Is this because people think of a regex as an atomic blackbox instead of a program or function that can be read and modified? For example when a regex is incorrect, they don't say "This regex is incorrect. How can it be corrected?" like they would for a program or function, but "This is the incorrect regex. Which one is the correct regex."
Free-spacing mode (where you can add whitespace, newlines and comments to a regex) would at least help a little. (Although even then I think a function with early returns is often more appropriate. Possibly using very small regular expressions for some of the individual checks.)
But I rarely even see free-spacing modes mentioned. Maybe because most programmers using regex actually prefer an atomic blackbox?
Most programmers I've met are not in fact regex "literate". They may be able to write one, but understanding what one does, or even modifying it? Well... So yeah, black box.
I'm extremely impressed you thought of checking for private IP addresses - everyone seems to forget that. But as you've described it, there's a time-of-check/time-of-use vulnerability: an attacker could set a really low TTL on the A record and swap it out with a private address between your check and the time you actually hit the URL. You really have to hook into the HTTP client for that check (in Perl, I recommend LWPx::ParanoidAgent; if using libcurl, you can use a CURLOPT_OPENSOCKETFUNCTION callback).
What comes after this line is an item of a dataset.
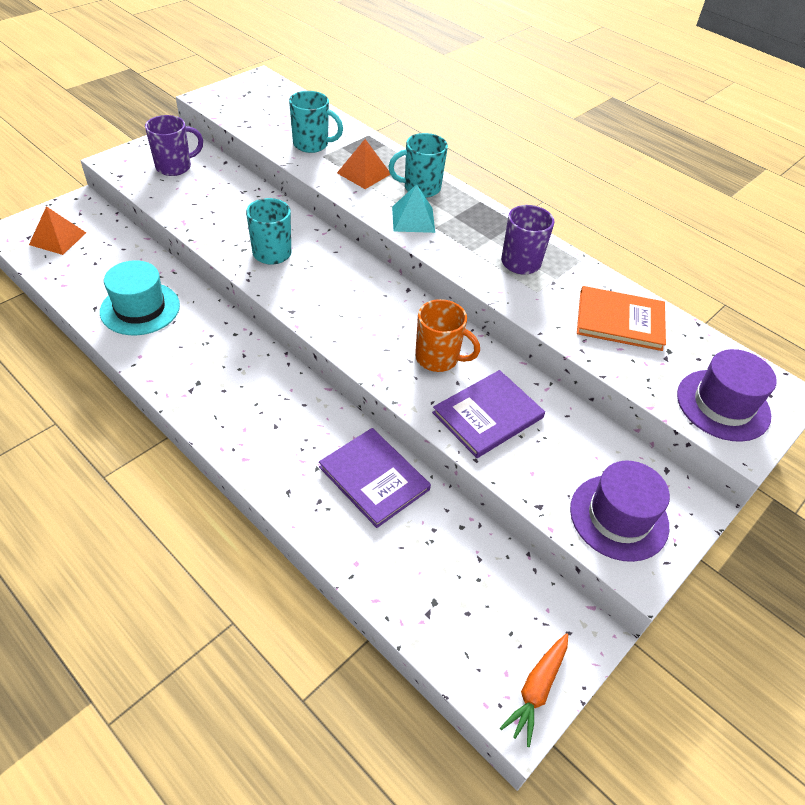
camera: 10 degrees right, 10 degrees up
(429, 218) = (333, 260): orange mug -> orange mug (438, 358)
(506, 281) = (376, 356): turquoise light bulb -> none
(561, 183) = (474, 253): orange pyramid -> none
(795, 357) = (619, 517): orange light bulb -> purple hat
> This requirement is a willful violation of RFC 5322, which defines a syntax for e-mail addresses that is simultaneously too strict (before the "@" character), too vague (after the "@" character), and too lax (allowing comments, whitespace characters, and quoted strings in manners unfamiliar to most users) to be of practical use here.
A lot of these regexes miss the whole point of validation. The key problem that needs to be solved here is to find if a URL is syntactically correct. A lot of them focus on the semantics as well. Thus hardcoding the TLDs is not needed at all, so http://microsoft.com and http://microsoft.foobar should both be valid (I could have the latter in my /etc/hosts). Also, that's what the DNS is used for.
Exactly that is what I was thinking when I checked for the tests and I haven't seen anything in regards to that. If they really want to get the real deal, they would have to support that too.
However as others already pointed out, it's better not to use a regex for it, but a proper library for your language which would bail out as soon as it hits something invalid. With the hope that the library for the language does support that already.
oops. I disagree that it should be rejecting rfc1918 addresses anyway, because this makes it less useful in an intranet context, where you want those to work.
There's also an apples-to-oranges comparison going on here. The Gruber pattern is not for validation, but for detecting url-like-things in text, which is why it excludes a whole bunch of punctuation chars from appearing at the end - when I say 'google.com.' in text, I mean 'google.com'.
Edited to add: I misremembered suggesting trailing punctuation exclusion to Gruber, what we discussed was xxx.xxx/xxx as an alternate pattern, catching protocol-less shortened urls in tweets.
In many cases you don't want "http://foo.bar?q=Spaces should be encoded" to pass. If for example you want to turn URLs in comments to links, then space should just end the URL right there. Otherwise you end up making whole paragraphs as links.
While I admire the effort that people put into this (and the similar effort of email address validation), what I really want to see is a comparison based on "good enough" validation -vs- performance. I think a reasonably low rate false-positives is a reasonable trade-off for fast validation.
I just don't understand why so many people like to reinvent the wheel all the time. In PHP, there's filter_var() family of functions with plenty of filter types, like FILTER_VALIDATE_URL, or you could try to use parse_url() if you need to add further constrains to validated URLs - like forbidding localhost, etc. IMHO complex regular expressions should be avoided as they make debugging a PITA and are usually a performance bottleneck, too.
Terrific. Sr. Perini's regex has served me well. That being said, if you solve a problem with a list of thirteen regexs, you then have fourteen problems.
http://./ is a perfectly valid and very short URL, even though it is highly unlikely anyone (InterNIC? ICANN? Verisign?) would issue an address record for @. On a related note, has anyone seen ccTLDs do something like this (e.g., http://io./, https://co.uk./foo)?